Aim 1: Using the GA4 BigQuery schema guide, explain in one to three sentences why working with the export is messier than its raw, unsampled data suggests.
Aim 2: Carry on the GA4 BigQuery schema guide from its last sentence.
::: Excerpted text
Adrienne Vermorel
GA4 BigQuery Export: The Complete Schema Reference
Part 1 of the GA4 + BigQuery series for analytics engineers
The GA4 BigQuery export delivers raw, unsampled, event-level data piped directly into your warehouse. No more sampling warnings. No more “(other)” dimension bucketing. Full SQL access to every click, scroll, and purchase.
But the reality is messier. You’ll encounter nested arrays requiring UNNEST gymnastics, three different traffic source structures that populate under different conditions, undocumented schema changes that break production queries, and subtle gotchas that Google’s documentation glosses over entirely.
This reference is the practical companion to the official docs. It’s the field guide I wish existed when I first opened an events_ table and wondered why my session counts were wrong. Whether you’re setting up your first export or debugging a pipeline that’s been running for years, this guide covers what you actually need to know.
::::::
::: Given entries
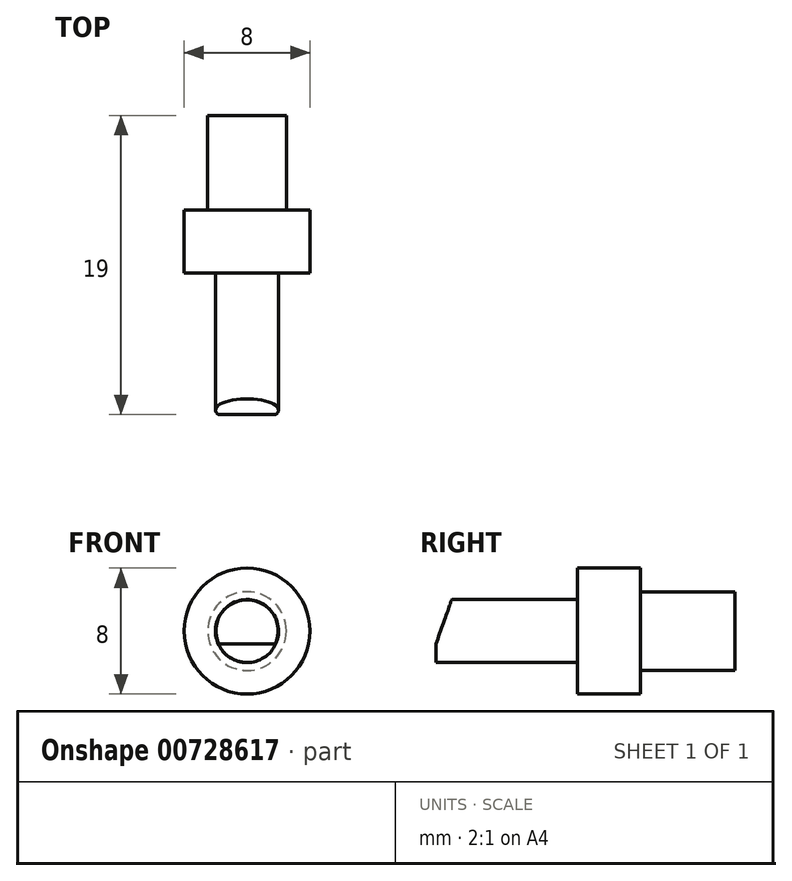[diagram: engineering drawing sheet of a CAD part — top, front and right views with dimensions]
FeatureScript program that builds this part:
annotation { "Feature Type Name" : "Feature", "Feature Type Description" : "" }
export const myFeature = defineFeature(function(context is Context, id is Id, definition is map)
    precondition{}
    {
        {
            var Q0;
            Q0=qCreatedBy(makeId("Front.planeOp"),FACE);
            var sketch = newSketch(context, id + "F0", { "sketchPlane" : qUnion([Q0])});
            skCircle(sketch, "E0", {"center": v(0, 0) * mm, "radius": 4 * mm});
            skSolve(sketch);
        }
        {
            var Q0;
            Q0=makeQuery(id+"F0.imprint","IMPRINT",FACE,{"disambiguationData":[TD([[makeQuery(id+"F0.imprint","IMPRINT",EDGE,{"derivedFrom":sQuery(id+"F0.wireOp",EDGE,"E0")}),1.0]])]});
            extrude(context, id + "F1", {"entities" : qUnion([Q0]), "oppositeDirection" : true, "depth" : 4 * mm, "offsetDistance" : 25 * mm});
        }
        {
            var Q0;
            Q0=makeQuery(id+"F1.opExtrude","CAP_FACE",FACE,{"disambiguationData":[OSD([sQuery(id+"F0.wireOp",EDGE,"E0")])],"isStart":true});
            var sketch = newSketch(context, id + "F2", { "sketchPlane" : qUnion([Q0])});
            skCircle(sketch, "E1", {"center": v(0, 0) * mm, "radius": 2 * mm});
            skSolve(sketch);
        }
        {
            var Q0;
            Q0=makeQuery(id+"F2.imprint","IMPRINT",FACE,{"disambiguationData":[TD([[makeQuery(id+"F2.imprint","IMPRINT",EDGE,{"derivedFrom":sQuery(id+"F2.wireOp",EDGE,"E1")}),1.0]])]});
            extrude(context, id + "F3", {"entities" : qUnion([Q0]), "operationType" : NewBodyOperationType.ADD, "depth" : 9 * mm, "offsetDistance" : 25 * mm});
        }
        {
            var Q0;
            Q0=makeQuery(id+"F1.opExtrude","CAP_FACE",FACE,{"disambiguationData":[OSD([sQuery(id+"F0.wireOp",EDGE,"E0")])],"isStart":false});
            var sketch = newSketch(context, id + "F4", { "sketchPlane" : qUnion([Q0])});
            skCircle(sketch, "E2", {"center": v(0, 0) * mm, "radius": 2.5 * mm});
            skSolve(sketch);
        }
        {
            var Q0;
            Q0=makeQuery(id+"F4.imprint","IMPRINT",FACE,{"disambiguationData":[TD([[makeQuery(id+"F4.imprint","IMPRINT",EDGE,{"derivedFrom":sQuery(id+"F4.wireOp",EDGE,"E2")}),1.0]])]});
            extrude(context, id + "F5", {"entities" : qUnion([Q0]), "operationType" : NewBodyOperationType.ADD, "depth" : 6 * mm, "offsetDistance" : 25 * mm});
        }
        {
            var Q0;
            Q0=qCreatedBy(makeId("Right.planeOp"),FACE);
            var sketch = newSketch(context, id + "F6", { "sketchPlane" : qUnion([Q0])});
            skLineSegment(sketch, "E3", {"start": v(-8, 2) * mm, "end": v(-9, 2) * mm});
            skLineSegment(sketch, "E4", {"start": v(-8, 2) * mm, "end": v(-9, -0.82) * mm});
            skLineSegment(sketch, "E5", {"start": v(-9, 2) * mm, "end": v(-9, -0.82) * mm});
            skSolve(sketch);
        }
        {
            var Q0;
            Q0 = qSketchRegion(id + "F6", true);
            extrude(context, id + "F7", {"entities" : qUnion([Q0]), "operationType" : NewBodyOperationType.REMOVE, "endBound" : BoundingType.SYMMETRIC, "oppositeDirection" : true, "depth" : 4 * mm, "offsetDistance" : 25 * mm});
        }
    });
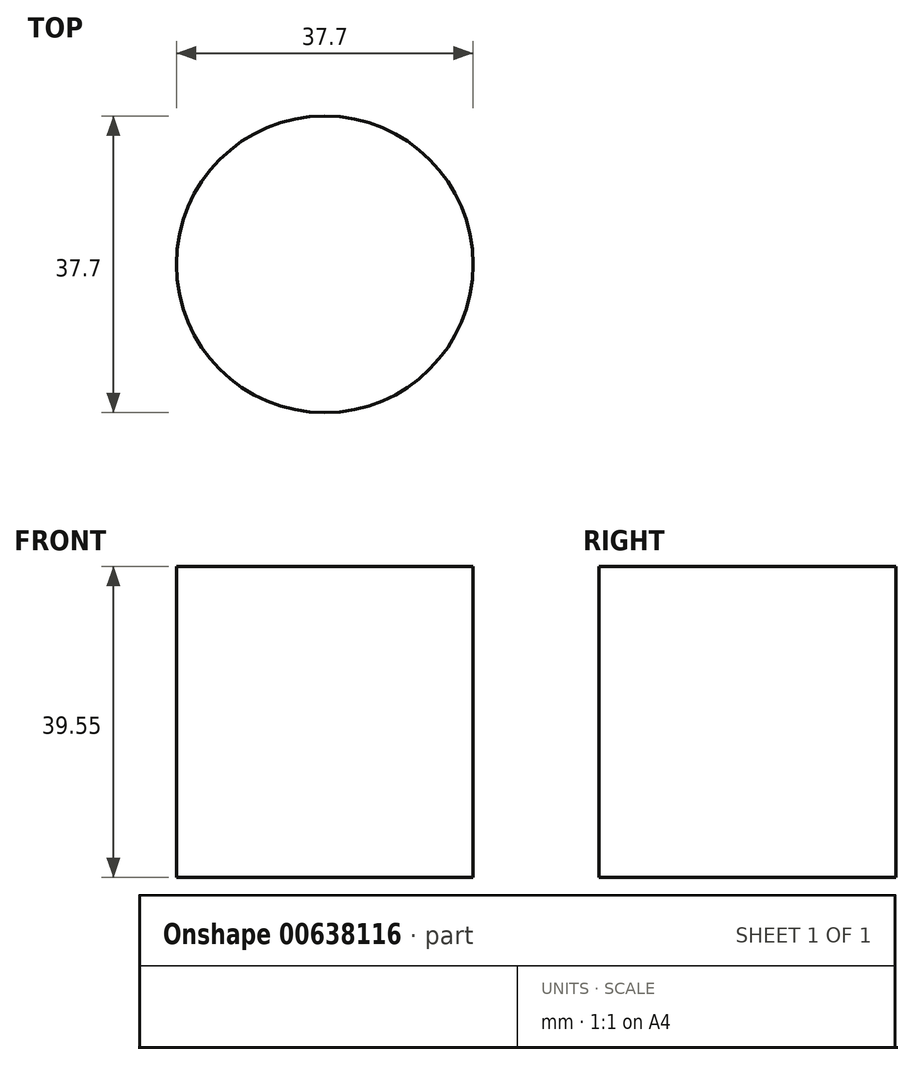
::::::
Result 1: Working with the export means dealing with nested arrays that need UNNEST gymnastics and three different traffic source structures that populate under different conditions. It also brings undocumented schema changes that break production queries and subtle gotchas that Google's documentation glosses over entirely.

Result 2:
What Gets Exported
When you link a GA4 property to BigQuery, a dataset named analytics_<property_id> appears in your project. Inside, you’ll find date-sharded tables (not partitioned tables) that capture every event flowing through your property.
The Four Table Types
| Table | Purpose | Key Limitation |
|---|---|---|
events_YYYYMMDD | Daily export, your source of truth | 10+ hour latency |
events_intraday_YYYYMMDD | Streaming near-real-time data | Missing attribution fields |
pseudonymous_users_YYYYMMDD | User export keyed by device ID | Optional, must enable separately |
users_YYYYMMDD | User export keyed by custom user_id | Optional, must enable separately |
The daily tables (events_YYYYMMDD) contain fully processed data with complete user attribution. They typically arrive mid-afternoon in your property’s timezone, though there’s no guaranteed SLA for standard properties. These tables continue updating for up to 72 hours to capture late-arriving events (mobile app data and Measurement Protocol hits often arrive delayed).
The streaming tables (events_intraday_YYYYMMDD) provide data within minutes of event occurrence. They’re deleted automatically once the corresponding daily table completes. Critical limitation: the traffic_source, user_ltv, and is_active_user fields are never populated in intraday tables.
The user tables export one row per user identifier with audience memberships, lifetime value metrics, and predictive scores. The pseudonymous_users_ table keys on user_pseudo_id (device ID), while users_ keys on your custom user_id. Both require explicit enablement in the BigQuery linking settings.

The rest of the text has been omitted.